Aufgehoben

Die letzten acht Tage waren wir im Südwesten unterwegs: Breisach (Breisgau), Burkheim (Kaiserstuhl), Hüfingen/Donaueschingen, Beuron. Von den Unwettern der letzten Tage blieben wir verschont – nur an einigen Tagen regnete es leicht und immer nur für kurze Zeit.

Während der ganzen Zeit hatte ich viele Träume, obwohl ich schon seit Längerem fast gar keine mehr habe. Vorgestern wachte ich mitten in der Nacht auf und sah innen Licht und spürte ein sehr starkes Gefühl des Aufgehoben-Seins. Ich wusste, dass ich nicht getrennt existiere, dass ich untrennbar mit dem Universum verknüpft bin und dort sehr gut aufgehoben und behütet bin.

Dann spürte ich, dass ich nichts brauche – überhaupt nichts, nicht einmal dieses Leben. Ich freute mich über meine Existenz aber ich brauchte sie nicht und war bereit, sie unmittelbar, im gleichen Moment, aufzugeben. Das Ganze dauerte vielleicht eine Stunde und lief ohne Gedanken ab – und während der ganzen Zeit fühlte ich ein starkes, energetisches Strömen im gesamten Körper.

Auch zur Lebenskraft hatte ich in den letzten Tagen eine Erkenntnis: Das, was Wilhelm Reich herausgefunden hat, ist sicherlich wahr – aber die Lebenskraft ist nicht die eine Wahrheit! Sie ist die antreibende Kraft, hinter der scheinbar physischen Manifestation. Sie ist aber eine Energie und kein Bewusstsein. Die Lebenskraft ist für die Manifestation eine wichtige Komponente aber ohne das Bewusstsein, wäre keine Manifestation möglich.
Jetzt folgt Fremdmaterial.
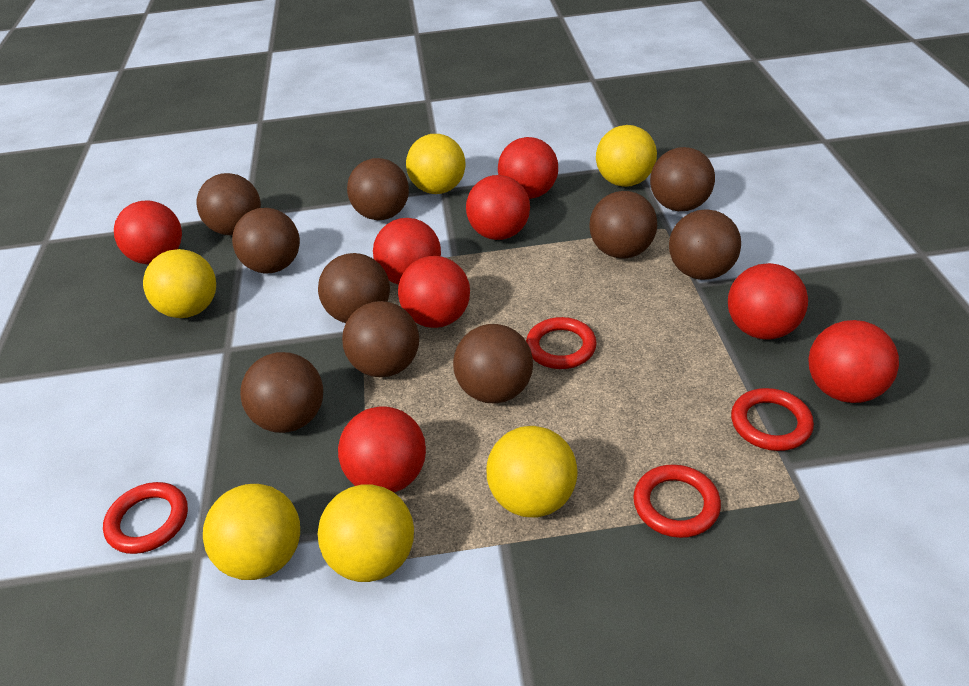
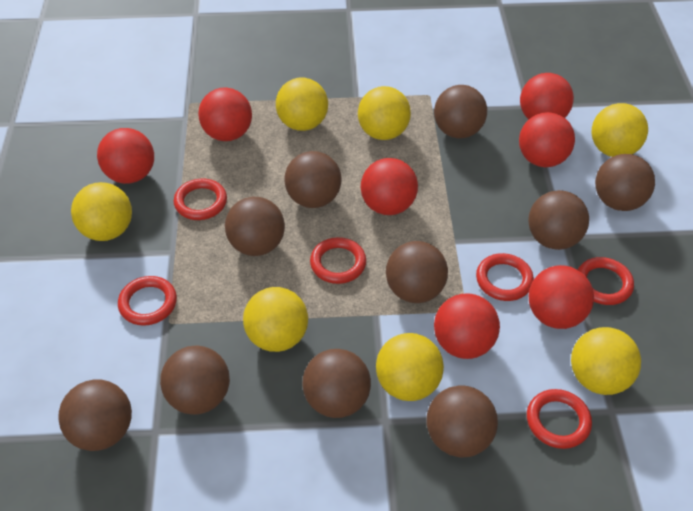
red ball: 8 -> 7
red ring: 4 -> 6
yellow ball: 6 -> 7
Zum Einen, weil nichts da wäre, um die Manifestation wahrzunehmen – und zum Anderen, weil die Manifestation im (universellen) Bewusstsein der Quelle entsteht und erhalten wird.

Das Bewusstsein und das universelle Denken ist für die ideelle Gestaltung des Universums zuständig – die Lebenskraft belebt dann die entstandenen und sich entwickelnden Ideen-Strukturen und treibt sie an. Wenn es keine Blockaden in einem Wesen gibt, dann funktioniert es exakt und reibungslos  so, wie es seiner ideellen Basis entspricht.
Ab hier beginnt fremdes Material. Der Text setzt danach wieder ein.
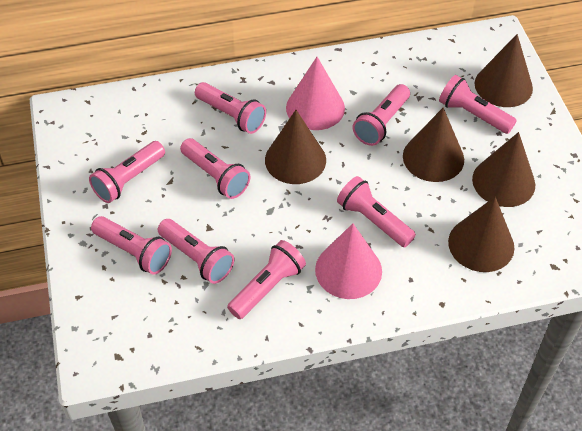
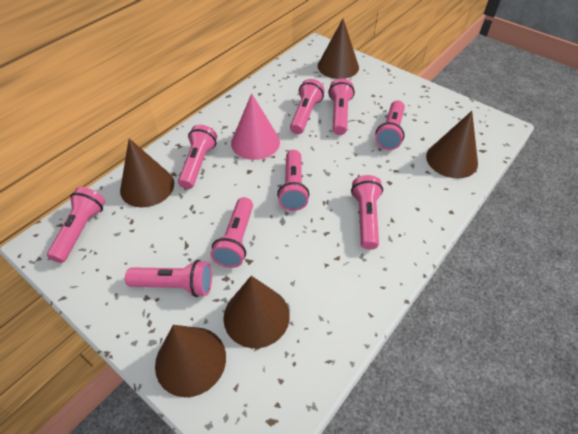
pink cone: 2 -> 1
Ein Mensch würde in diesem Fall total spontan fühlen und handeln. Ist ein Mensch aber durch moralisch-ethische Konditionierungen verbogen, wird er die spontanen Äußerungen seines Körpers, die nicht seinen, von außen aufgedrückten, Vorstellungen entsprechen, auf allen Ebenen blockieren, indem er die damit verbundenen Muskeln verspannt. Diese Verspannungen werden mit der Zeit chronisch und machen den größten Teil des Körpers unzugänglich für spontane Lebensäußerungen. Reich nennt das die „emotionale Pest„.

Man muss aber ganz klar unterscheiden, zwischen einem bewussten, verspannten Menschen und einem unbewussten, verspannten Menschen. Das Wichtige hier ist nicht etwa die Verspannung, sondern der klare und dauerhafte Kontakt zum eigenen Bewusstsein und zur eigenen Subjektivität! Wer diesen Zugang zu sich selbst hat, der kann sich der Verspannungen bewusst werden und sich davon befreien. Wer diesen Zugang nicht hat, ist mit oder ohne Verspannungen nur ein vom eigenen Verstand gebeuteltes, unbewusstes Etwas!

Bhagvan/Osho-Anhängern wurden von ihrem Guru dazu angehalten, eine ganzheitliche, spontane und bindungsfreie Sexualität zu leben, was zu einem energetischen Fließen führt und zu einem Ganzkörperorgasmus. Das ist grundsätzlich positiv, hat aber überhaupt nichts mit Bewusstsein zu tun! Wenn es so wäre, dass alle, die nicht unter der „emotionalen Pest“ leiden, vollkommen bewusst sind, dann müssten sämtliche Affen vollkommen bewusst sein – denn die treiben es den ganzen Tag querbeet, mit allen möglichen Gruppenmitgliedern – ganz ohne ethisch-moralische Regeln, Verbote und Komplexe. Trotzdem würde niemand auf den Gedanken kommen, zu behaupten, dass ein Affe „voll bewusst“ oder gar „erleuchtet“ wäre.

Optimal ist es, voll bewusst und ohne energetische Blockaden zu sein.

Die universelle Lebenskraft sorgt für den Antrieb der Manifestation – aber das Bewusstsein erfand sie, erschafft sie, entwickelt sie weiter und nimmt sie wahr! Die Lebenskraft ist der Motor des Autos, aber nicht der Ingenieur, der es erfand und baute oder sein Fahrer. Der Motor treibt das Auto an – aber es fährt dahin, wohin der Fahrer lenkt.

Wenn wir einen Menschen mit einem Auto vergleichen, verhält sich das wie folgt: Wenn der Fahrer (Bewusstsein/Seele) unbewusst ist, folgt das Auto den unbewussten Impulsen des kollektiven/universellen Unterbewusstseins und nicht dem originären (bewussten) Willen des Fahrers. Denn, wenn da kein bewusster Fahrer ist, also niemand, der seiner selbst vollkommen bewusst ist – dann ist da gar kein Fahrer, sondern nur das Unterbewusstsein. Ohne bewussten Fahrer ist das Auto (der Mensch) lediglich ein Automat. Gurdijeff sagte dazu: Man-Machine.

Somit sollte klar sein, was das Wichtigste ist: das Bewusstsein seiner selbst und der eigenen Subjektivität! Denn ohne das ist da kein Individuum, sondern niemand. Ein Niemand ist aber identisch mit individueller Nicht-Existenz!